**EXERCISE INSTRUCTIONS**
1) Translate this sentence from the soufflé recipe below into Spanish: "Separate the eggs, putting the whites into the bowl of a food mixer for beating later."
2) From the soufflé recipe below, reproduce the passage between "Separate the eggs, putting" and "oven to 190C.", inclusive.

**SUPPLIED TEXT**
=====
Food creates memories and memories create great dishes. We must keep cooking dishes that we so love to share and enjoy.  

Twice-baked cheese soufflé. Photograph: Emma Jervis
Twice-baked cheese soufflé. Photograph: Emma Jervis

Twice-baked cheese soufflés
I remember every detail of the first time I saw a soufflé being made and eating it for dinner. I was so blown away by how simple and delicious it was. It was a dinner at a friend’s house in France and a typical midweek dish for when there are bits and pieces in the fridge.

This particular recipe is taken from my mentor Stephen Markwick’s book An Honest Cook.

They’re ideal as they can be made in advance, kept in the fridge for a few days or individually frozen and used as needed. How cool to be able to say to an unexpected guest “Just let me go and whip up a soufflé.”

Serves 8

6 medium eggs
55g strong cheddar
55g Gruyère
110g goat’s cheese from a log
425ml full-fat milk
A slice of onion
1 bayleaf
85g butter
85g plain flour
1 tbsp Dijon mustard
Salt and pepper
Cayenne pepper
Nutmeg
8 ramekins (about 175ml)

Heat the milk with the onion and bay leaf and bring to the boil. Turn off the heat and place a lid on top and let it infuse while you prepare the rest of the ingredients.

Separate the eggs, putting the whites into the bowl of a food mixer for beating later. Grate the hard cheeses and cube the goat’s cheese. Pre-heat the oven to 190C.

In a pan melt the butter and stir in the flour to make a roux (a thick flour-and-butter paste). Bring the infused milk back to the boil and gradually beat it in to the paste, whisking as you do, and letting it simmer after each addition until the mixture thickens.
=====
**EXTRACTED INFORMATION**
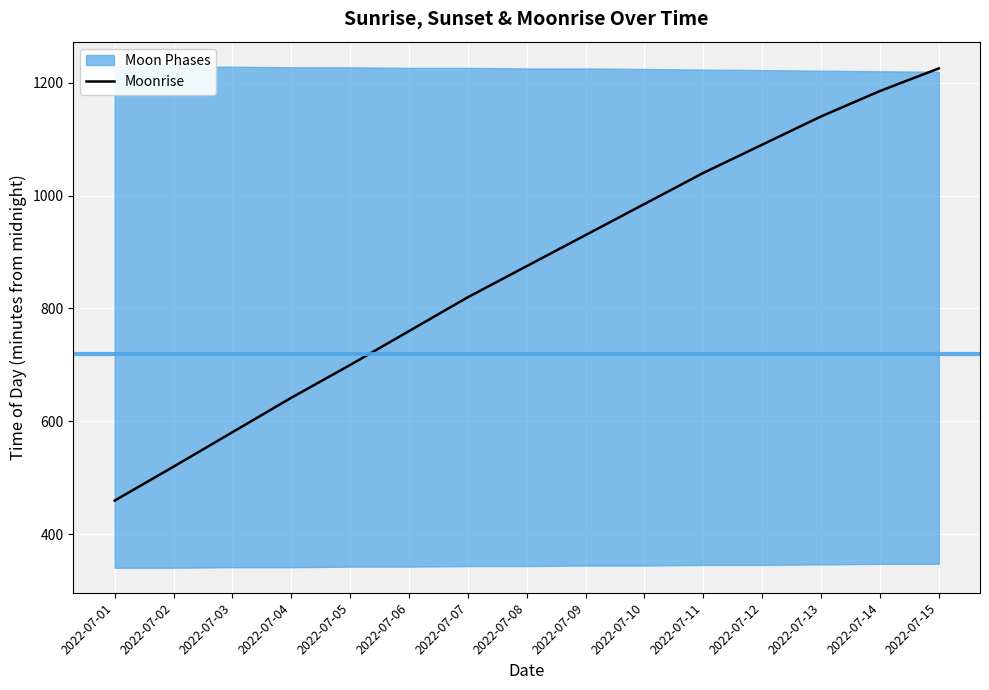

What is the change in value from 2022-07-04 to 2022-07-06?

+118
=====
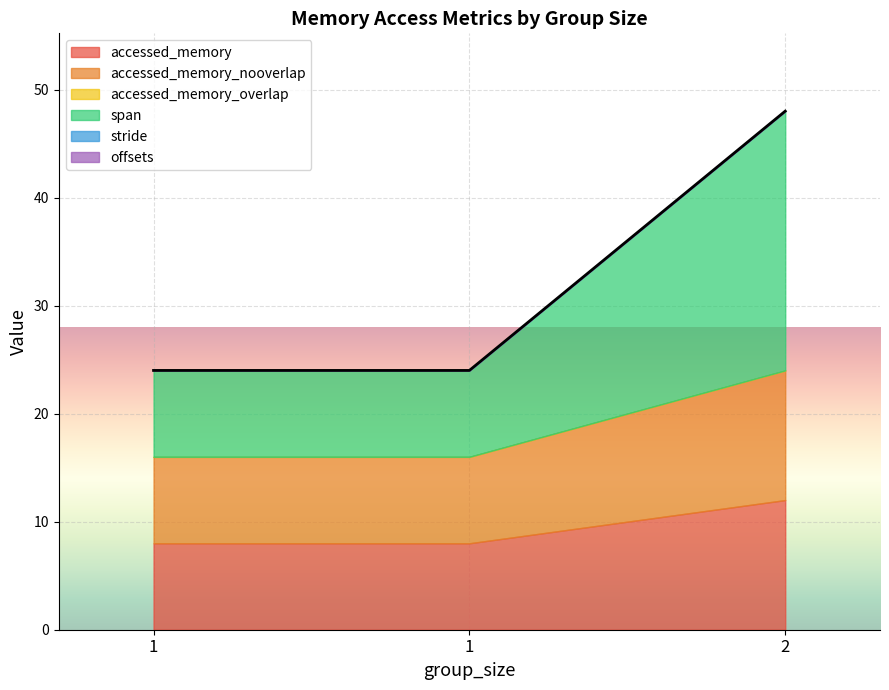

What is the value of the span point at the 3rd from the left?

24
=====
**SOLUTIONS IN ORDER**
1) Separe los huevos y ponga las claras en el bol de una batidora para batirlas más tarde.

2)
Separate the eggs, putting the whites into the bowl of a food mixer for beating later. Grate the hard cheeses and cube the goat’s cheese. Pre-heat the oven to 190C.